Restrooms, changing rooms, locker rooms, bedrooms, etc.
 
I quite like the idea of video recording everything that happens to me. (Though I'd never find time to watch it all, even should I want to. And besides, then I'd be recording myself watching a recording of what had happened... and so ad infinitum.)

Apart from anything else, wouldn't it make it very difficult for someone to assault, rob, or harass me?

(Not that I'm bothered by these things myself - it's just the way I started out phrasing the initial sentence.)

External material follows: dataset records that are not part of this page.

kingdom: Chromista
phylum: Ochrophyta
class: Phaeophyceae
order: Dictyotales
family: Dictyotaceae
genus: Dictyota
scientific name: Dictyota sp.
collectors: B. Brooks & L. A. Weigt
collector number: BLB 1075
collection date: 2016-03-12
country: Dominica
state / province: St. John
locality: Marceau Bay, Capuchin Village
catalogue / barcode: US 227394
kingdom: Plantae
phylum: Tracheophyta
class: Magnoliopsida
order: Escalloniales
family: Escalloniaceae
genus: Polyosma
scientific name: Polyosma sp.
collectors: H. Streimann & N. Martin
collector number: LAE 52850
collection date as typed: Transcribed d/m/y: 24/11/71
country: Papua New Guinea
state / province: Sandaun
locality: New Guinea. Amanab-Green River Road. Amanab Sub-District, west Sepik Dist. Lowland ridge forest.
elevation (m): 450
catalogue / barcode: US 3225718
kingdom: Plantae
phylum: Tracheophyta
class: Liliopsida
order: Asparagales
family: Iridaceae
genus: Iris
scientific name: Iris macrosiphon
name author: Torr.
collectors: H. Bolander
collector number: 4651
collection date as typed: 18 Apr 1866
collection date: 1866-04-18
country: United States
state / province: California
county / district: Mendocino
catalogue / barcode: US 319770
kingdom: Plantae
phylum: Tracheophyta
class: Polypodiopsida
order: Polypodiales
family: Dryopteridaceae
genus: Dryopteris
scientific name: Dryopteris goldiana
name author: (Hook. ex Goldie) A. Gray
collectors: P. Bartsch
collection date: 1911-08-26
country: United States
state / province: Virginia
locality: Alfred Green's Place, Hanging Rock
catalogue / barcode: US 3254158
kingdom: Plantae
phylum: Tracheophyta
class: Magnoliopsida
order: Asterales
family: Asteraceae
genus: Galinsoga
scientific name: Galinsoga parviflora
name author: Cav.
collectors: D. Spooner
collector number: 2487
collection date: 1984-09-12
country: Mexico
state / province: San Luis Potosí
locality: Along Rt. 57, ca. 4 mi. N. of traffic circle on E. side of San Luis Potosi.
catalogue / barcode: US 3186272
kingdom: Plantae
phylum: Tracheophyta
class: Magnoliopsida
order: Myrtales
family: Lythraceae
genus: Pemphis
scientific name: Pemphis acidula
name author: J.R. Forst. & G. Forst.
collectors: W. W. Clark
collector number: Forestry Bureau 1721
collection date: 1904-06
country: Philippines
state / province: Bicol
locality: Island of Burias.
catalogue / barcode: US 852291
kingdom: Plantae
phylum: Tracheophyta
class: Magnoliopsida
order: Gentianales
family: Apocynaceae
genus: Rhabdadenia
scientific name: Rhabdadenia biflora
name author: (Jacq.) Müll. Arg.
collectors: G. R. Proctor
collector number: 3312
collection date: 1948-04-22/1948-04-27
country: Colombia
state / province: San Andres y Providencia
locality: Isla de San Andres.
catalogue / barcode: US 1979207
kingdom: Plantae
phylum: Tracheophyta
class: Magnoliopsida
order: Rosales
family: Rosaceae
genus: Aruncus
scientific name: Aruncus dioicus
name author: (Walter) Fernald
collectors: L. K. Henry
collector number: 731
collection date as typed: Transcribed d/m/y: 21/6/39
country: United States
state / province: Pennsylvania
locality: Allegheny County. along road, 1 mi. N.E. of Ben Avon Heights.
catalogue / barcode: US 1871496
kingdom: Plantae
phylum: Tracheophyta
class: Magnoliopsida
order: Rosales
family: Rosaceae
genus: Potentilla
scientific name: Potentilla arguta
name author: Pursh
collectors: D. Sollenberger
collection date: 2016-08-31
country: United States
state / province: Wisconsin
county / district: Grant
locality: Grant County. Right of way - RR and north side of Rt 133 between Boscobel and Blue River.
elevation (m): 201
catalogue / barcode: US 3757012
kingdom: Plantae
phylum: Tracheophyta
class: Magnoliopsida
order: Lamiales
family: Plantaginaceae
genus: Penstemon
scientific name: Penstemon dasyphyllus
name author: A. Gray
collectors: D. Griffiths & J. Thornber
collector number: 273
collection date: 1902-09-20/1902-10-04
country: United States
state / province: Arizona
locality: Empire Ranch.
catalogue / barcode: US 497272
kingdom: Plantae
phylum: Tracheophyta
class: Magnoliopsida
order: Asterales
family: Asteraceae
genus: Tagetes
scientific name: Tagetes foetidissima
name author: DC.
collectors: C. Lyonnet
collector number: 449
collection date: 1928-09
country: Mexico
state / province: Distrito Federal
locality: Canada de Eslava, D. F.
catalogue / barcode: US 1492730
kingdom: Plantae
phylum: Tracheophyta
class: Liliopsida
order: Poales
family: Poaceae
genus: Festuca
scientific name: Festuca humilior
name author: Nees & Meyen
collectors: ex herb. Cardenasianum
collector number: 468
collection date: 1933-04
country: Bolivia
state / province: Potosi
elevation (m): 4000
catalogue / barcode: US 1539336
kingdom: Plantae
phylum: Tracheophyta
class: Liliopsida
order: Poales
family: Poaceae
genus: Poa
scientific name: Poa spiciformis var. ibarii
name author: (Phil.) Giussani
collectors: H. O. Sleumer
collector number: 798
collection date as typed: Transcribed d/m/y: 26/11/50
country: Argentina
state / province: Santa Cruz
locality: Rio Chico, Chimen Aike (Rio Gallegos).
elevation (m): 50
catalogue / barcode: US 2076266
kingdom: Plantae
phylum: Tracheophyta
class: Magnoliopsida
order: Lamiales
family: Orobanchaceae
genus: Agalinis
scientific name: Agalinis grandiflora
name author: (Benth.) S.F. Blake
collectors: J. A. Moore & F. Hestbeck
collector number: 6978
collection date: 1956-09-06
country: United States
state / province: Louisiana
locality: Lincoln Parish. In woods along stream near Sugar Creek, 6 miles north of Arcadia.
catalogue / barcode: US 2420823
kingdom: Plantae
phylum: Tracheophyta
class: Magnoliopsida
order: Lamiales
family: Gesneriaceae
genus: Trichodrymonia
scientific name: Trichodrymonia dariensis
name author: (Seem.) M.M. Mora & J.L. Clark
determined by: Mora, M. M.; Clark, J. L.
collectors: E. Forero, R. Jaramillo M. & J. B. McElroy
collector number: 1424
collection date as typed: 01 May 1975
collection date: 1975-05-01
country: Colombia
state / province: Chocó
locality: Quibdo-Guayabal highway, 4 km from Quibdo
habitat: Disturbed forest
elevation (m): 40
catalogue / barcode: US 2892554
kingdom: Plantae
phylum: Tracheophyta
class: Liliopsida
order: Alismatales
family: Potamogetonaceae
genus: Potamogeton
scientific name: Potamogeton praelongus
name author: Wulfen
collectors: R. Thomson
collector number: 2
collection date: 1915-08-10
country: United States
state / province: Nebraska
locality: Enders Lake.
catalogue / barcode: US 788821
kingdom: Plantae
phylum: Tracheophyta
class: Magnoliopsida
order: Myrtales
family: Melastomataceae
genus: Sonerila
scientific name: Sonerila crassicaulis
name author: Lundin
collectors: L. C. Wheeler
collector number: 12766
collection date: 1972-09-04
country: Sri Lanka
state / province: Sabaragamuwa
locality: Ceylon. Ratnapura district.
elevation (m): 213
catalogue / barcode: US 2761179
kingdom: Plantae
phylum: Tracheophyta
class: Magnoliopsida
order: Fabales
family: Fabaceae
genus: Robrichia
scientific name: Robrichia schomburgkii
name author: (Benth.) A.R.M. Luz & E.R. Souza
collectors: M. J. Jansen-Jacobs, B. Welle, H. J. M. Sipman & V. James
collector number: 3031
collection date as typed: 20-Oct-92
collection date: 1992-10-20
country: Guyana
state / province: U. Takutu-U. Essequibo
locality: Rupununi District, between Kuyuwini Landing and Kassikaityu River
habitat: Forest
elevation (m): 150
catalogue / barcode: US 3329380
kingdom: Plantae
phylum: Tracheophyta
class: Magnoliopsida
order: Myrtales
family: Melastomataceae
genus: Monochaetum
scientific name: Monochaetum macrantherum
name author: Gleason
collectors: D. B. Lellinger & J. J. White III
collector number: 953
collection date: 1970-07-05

Wouldn't it, potentially, make life very much more difficult for child abusers/abductors?
 
A bit of legalese...
The Tallinn Manual on the International Law Applicable to Cyber Warfare, written at the invitation of the Centre by an independent ‘International Group of Experts’, is the result of a three-year effort to examine how extant international law norms apply to this ‘new’ form of warfare. The Tallinn Manual pays particular attention to the jus ad bellum, the international law governing the resort to force by States as an instrument of their national policy, and the jus in bello, the international law regulating the conduct of armed conflict (also labelled the law of war, the law of armed conflict, or international humanitarian law). Related bodies of international law, such as the law of State responsibility and the law of the sea, are dealt within the context of these topics.
http://www.ccdcoe.org/249.html
 
Dutchman accused of launching biggest cyberattack in history

A Dutch citizen arrested in northeast Spain on suspicion of launching what is described as the biggest cyberattack in Internet history operated from a bunker and had a van capable of hacking into networks anywhere in the country, officials said Sunday.

The statement said the suspect called himself a diplomat belonging to the ``Telecommunications and Foreign Affairs Ministry of the Republic of Cyberbunker.''

The suspect is expected to be extradited from Spain to face justice in the Netherlands.
 
As banks, consumers shift to a networked world, robbers have never had it easier.

Cyberthugs making holdups passe

LONDON – International law enforcement agencies say the recent $45 million dollar ATM heist is just one of many scams they’re fighting in an unprecedented wave of sophisticated cyber-attacks.

Old-school robberies by masked criminals are being eclipsed by stealthy multimillion dollar cybercrime operations that are catching companies and investigators by surprise.

The EU remains the world’s largest market for payment card transactions and it is estimated that organized crime groups derive more than €1.5 billion ($1.9 billion) a year from payment card fraud in the EU.